REQUIREMENT: Collect from the data below each line with "available".

[Stored dataset items]
++++++++
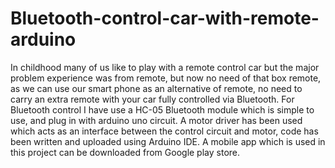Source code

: # Bluetooth-control-car-with-remote-arduino
In childhood many of us like to play with a remote control car but the major problem experience was from remote, but now no need of that box remote, as we can use our smart phone as an alternative  of remote, no need to carry an extra remote with your car fully controlled via Bluetooth. For Bluetooth control I have use a HC-05 Bluetooth module which is simple to use, and plug in with arduino  uno  circuit. A    motor driver has been used which acts as an interface between the control circuit and motor, code has been written and uploaded using Arduino IDE.  A mobile app which is used in this project can be downloaded from Google play store.
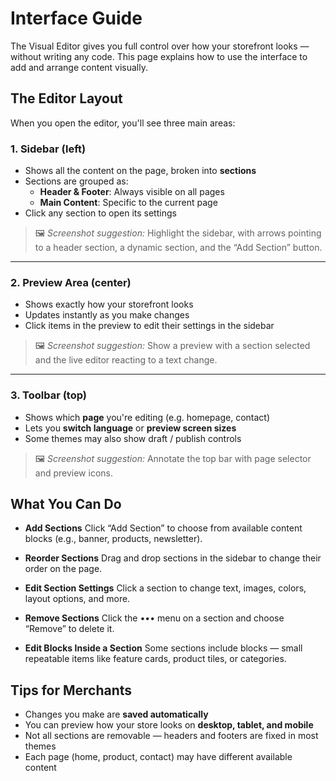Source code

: # Interface Guide

The Visual Editor gives you full control over how your storefront looks — without writing any code. This page explains how to use the interface to add and arrange content visually.

## The Editor Layout

When you open the editor, you'll see three main areas:

### 1. Sidebar (left)

- Shows all the content on the page, broken into **sections**
- Sections are grouped as:
  - **Header & Footer**: Always visible on all pages
  - **Main Content**: Specific to the current page
- Click any section to open its settings

> 🖼️ _Screenshot suggestion:_ Highlight the sidebar, with arrows pointing to a header section, a dynamic section, and the “Add Section” button.

---

### 2. Preview Area (center)

- Shows exactly how your storefront looks
- Updates instantly as you make changes
- Click items in the preview to edit their settings in the sidebar

> 🖼️ _Screenshot suggestion:_ Show a preview with a section selected and the live editor reacting to a text change.

---

### 3. Toolbar (top)

- Shows which **page** you're editing (e.g. homepage, contact)
- Lets you **switch language** or **preview screen sizes**
- Some themes may also show draft / publish controls

> 🖼️ _Screenshot suggestion:_ Annotate the top bar with page selector and preview icons.

## What You Can Do

- **Add Sections**
  Click “Add Section” to choose from available content blocks (e.g., banner, products, newsletter).

- **Reorder Sections**
  Drag and drop sections in the sidebar to change their order on the page.

- **Edit Section Settings**
  Click a section to change text, images, colors, layout options, and more.

- **Remove Sections**
  Click the ••• menu on a section and choose “Remove” to delete it.

- **Edit Blocks Inside a Section**
  Some sections include blocks — small repeatable items like feature cards, product tiles, or categories.

## Tips for Merchants

- Changes you make are **saved automatically**
- You can preview how your store looks on **desktop, tablet, and mobile**
- Not all sections are removable — headers and footers are fixed in most themes
- Each page (home, product, contact) may have different available content
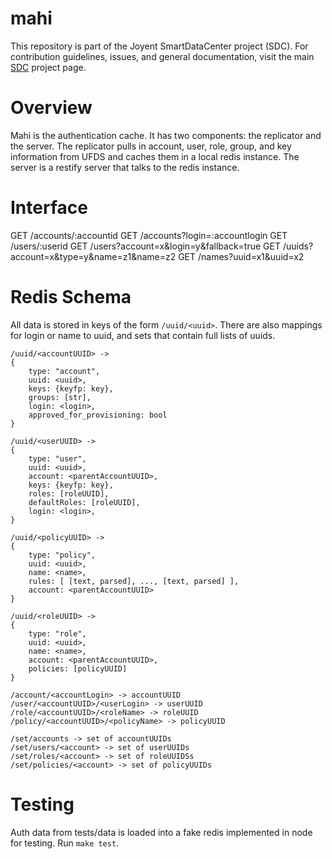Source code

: <!--
    This Source Code Form is subject to the terms of the Mozilla Public
    License, v. 2.0. If a copy of the MPL was not distributed with this
    file, You can obtain one at http://mozilla.org/MPL/2.0/.
-->

<!--
    Copyright (c) 2014, Joyent, Inc.
-->

# mahi

This repository is part of the Joyent SmartDataCenter project (SDC).  For 
contribution guidelines, issues, and general documentation, visit the main
[SDC](http://github.com/joyent/sdc) project page.

# Overview

Mahi is the authentication cache. It has two components: the replicator and the
server. The replicator pulls in account, user, role, group, and
key information from UFDS and caches them in a local redis instance.
The server is a restify server that talks to the redis instance.


# Interface

GET /accounts/:accountid
GET /accounts?login=:accountlogin
GET /users/:userid
GET /users?account=x&login=y&fallback=true
GET /uuids?account=x&type=y&name=z1&name=z2
GET /names?uuid=x1&uuid=x2


# Redis Schema

All data is stored in keys of the form `/uuid/<uuid>`. There are also mappings
for login or name to uuid, and sets that contain full lists of uuids.

    /uuid/<accountUUID> ->
    {
        type: "account",
        uuid: <uuid>,
        keys: {keyfp: key},
        groups: [str],
        login: <login>,
        approved_for_provisioning: bool
    }

    /uuid/<userUUID> ->
    {
        type: "user",
        uuid: <uuid>,
        account: <parentAccountUUID>,
        keys: {keyfp: key},
        roles: [roleUUID],
        defaultRoles: [roleUUID],
        login: <login>,
    }

    /uuid/<policyUUID> ->
    {
        type: "policy",
        uuid: <uuid>,
        name: <name>,
        rules: [ [text, parsed], ..., [text, parsed] ],
        account: <parentAccountUUID>
    }

    /uuid/<roleUUID> ->
    {
        type: "role",
        uuid: <uuid>,
        name: <name>,
        account: <parentAccountUUID>,
        policies: [policyUUID]
    }

    /account/<accountLogin> -> accountUUID
    /user/<accountUUID>/<userLogin> -> userUUID
    /role/<accountUUID>/<roleName> -> roleUUID
    /policy/<accountUUID>/<policyName> -> policyUUID

    /set/accounts -> set of accountUUIDs
    /set/users/<account> -> set of userUUIDs
    /set/roles/<account> -> set of roleUUIDSs
    /set/policies/<account> -> set of policyUUIDs


# Testing

Auth data from tests/data is loaded into a fake redis implemented in node for
testing.
Run `make test`.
++++++++
FINISHED EXERCISE:
  Click “Add Section” to choose from available content blocks (e.g., banner, products, newsletter).
- Each page (home, product, contact) may have different available content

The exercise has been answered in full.